Applying to be a Dame…


Several years ago I bought this book:


It has a silly thing you should do every day for an entire year.  I’m guessing it will change your life because you will no longer be able to take yourself seriously any longer.  I only made it through the first 40 days.  The things are varied but all are strange.  Some of the things I have completed are:

Day 3 – Today, throw something away that you like = I threw away all the brown peanut M&M’s from my package.  It was hard but I made it through.

Day 11 – Introduce yourself to someone you know but never speak to = I introduced myself to the company “mailroom guy”. He always knew my name because he brought mail addressed to me but I never knew what his actual name was. It’s Randy.

Day 13 – Send a letter to a Mass Murderer = The book provided addresses for several so I sent a letter to Charles Manson.  The date happened to be April 1, 2004 so in honor of April Fool’s Day I sent him a knock knock joke. I didn’t sign the letter or put a return address on it and mailed it from my office after I had wiped all fingerprints from it – can’t be too careful – this guy is a nut!

Day 16 – Discreetly give “the finger” to people all day = this was a really fun day. Most people didn’t notice but my friend Kelli knew what I was doing, thought it was fun, and started doing it too.

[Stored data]
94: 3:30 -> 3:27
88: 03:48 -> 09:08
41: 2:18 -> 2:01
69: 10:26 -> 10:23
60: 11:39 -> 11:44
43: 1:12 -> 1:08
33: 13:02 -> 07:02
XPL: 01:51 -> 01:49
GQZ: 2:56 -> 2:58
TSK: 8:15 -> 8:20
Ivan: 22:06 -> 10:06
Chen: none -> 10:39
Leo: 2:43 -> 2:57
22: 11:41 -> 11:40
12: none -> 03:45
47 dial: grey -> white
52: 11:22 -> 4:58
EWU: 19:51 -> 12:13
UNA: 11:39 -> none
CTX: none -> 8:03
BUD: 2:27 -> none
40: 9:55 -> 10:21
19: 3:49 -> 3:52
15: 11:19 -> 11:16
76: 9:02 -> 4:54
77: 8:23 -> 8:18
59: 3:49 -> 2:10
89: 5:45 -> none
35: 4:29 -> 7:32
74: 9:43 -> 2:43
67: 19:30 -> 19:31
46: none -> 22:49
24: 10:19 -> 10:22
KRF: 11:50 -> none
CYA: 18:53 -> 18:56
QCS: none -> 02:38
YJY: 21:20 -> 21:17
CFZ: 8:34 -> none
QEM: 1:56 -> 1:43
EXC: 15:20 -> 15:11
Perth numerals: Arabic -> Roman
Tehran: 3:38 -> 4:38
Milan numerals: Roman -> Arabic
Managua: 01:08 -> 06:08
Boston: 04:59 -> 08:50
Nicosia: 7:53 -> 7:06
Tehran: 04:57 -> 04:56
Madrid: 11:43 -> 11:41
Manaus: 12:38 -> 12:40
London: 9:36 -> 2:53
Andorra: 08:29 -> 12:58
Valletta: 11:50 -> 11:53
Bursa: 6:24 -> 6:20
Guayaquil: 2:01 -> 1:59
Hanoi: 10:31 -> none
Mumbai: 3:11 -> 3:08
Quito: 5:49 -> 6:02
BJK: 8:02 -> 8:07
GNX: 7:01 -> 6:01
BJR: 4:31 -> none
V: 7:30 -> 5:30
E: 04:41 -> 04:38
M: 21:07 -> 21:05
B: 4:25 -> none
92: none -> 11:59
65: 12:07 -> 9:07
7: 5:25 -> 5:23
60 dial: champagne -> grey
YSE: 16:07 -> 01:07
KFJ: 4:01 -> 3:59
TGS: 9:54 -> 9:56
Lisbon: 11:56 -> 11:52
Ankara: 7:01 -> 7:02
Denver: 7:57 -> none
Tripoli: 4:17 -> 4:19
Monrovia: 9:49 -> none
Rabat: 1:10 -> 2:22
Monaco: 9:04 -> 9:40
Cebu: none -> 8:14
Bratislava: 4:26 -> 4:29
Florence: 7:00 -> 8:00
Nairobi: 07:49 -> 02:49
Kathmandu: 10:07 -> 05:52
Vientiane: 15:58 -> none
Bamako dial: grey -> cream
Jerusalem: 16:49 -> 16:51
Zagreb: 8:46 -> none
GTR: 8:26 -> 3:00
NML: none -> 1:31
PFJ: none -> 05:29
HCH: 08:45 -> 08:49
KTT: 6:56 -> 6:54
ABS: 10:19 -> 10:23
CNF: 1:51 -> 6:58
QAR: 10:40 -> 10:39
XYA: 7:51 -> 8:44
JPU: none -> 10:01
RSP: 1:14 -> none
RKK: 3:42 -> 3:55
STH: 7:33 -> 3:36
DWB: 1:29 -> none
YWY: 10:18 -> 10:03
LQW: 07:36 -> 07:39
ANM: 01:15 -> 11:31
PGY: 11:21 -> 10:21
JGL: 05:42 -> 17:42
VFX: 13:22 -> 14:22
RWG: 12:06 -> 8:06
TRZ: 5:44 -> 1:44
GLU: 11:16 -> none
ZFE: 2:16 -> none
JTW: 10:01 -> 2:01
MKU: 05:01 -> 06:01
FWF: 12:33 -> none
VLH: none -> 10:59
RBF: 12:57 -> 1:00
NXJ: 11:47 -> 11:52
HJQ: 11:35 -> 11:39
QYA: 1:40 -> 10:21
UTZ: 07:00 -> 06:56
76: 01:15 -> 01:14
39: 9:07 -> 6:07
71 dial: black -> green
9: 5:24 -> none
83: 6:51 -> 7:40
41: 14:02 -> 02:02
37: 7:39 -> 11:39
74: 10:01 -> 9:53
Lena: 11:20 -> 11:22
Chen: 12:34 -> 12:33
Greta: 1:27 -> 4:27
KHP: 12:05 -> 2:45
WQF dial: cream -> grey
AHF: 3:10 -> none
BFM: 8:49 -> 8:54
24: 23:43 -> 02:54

Stated task:
Copy the stretch of the blog post from "Applying to be" through "made it through.", swapping "peanut" for "almond". These records have nothing to do with the blog post.

Solution to this exercise:
Applying to be a Dame…


Several years ago I bought this book:


It has a silly thing you should do every day for an entire year.  I’m guessing it will change your life because you will no longer be able to take yourself seriously any longer.  I only made it through the first 40 days.  The things are varied but all are strange.  Some of the things I have completed are:

Day 3 – Today, throw something away that you like = I threw away all the brown almond M&M’s from my package.  It was hard but I made it through.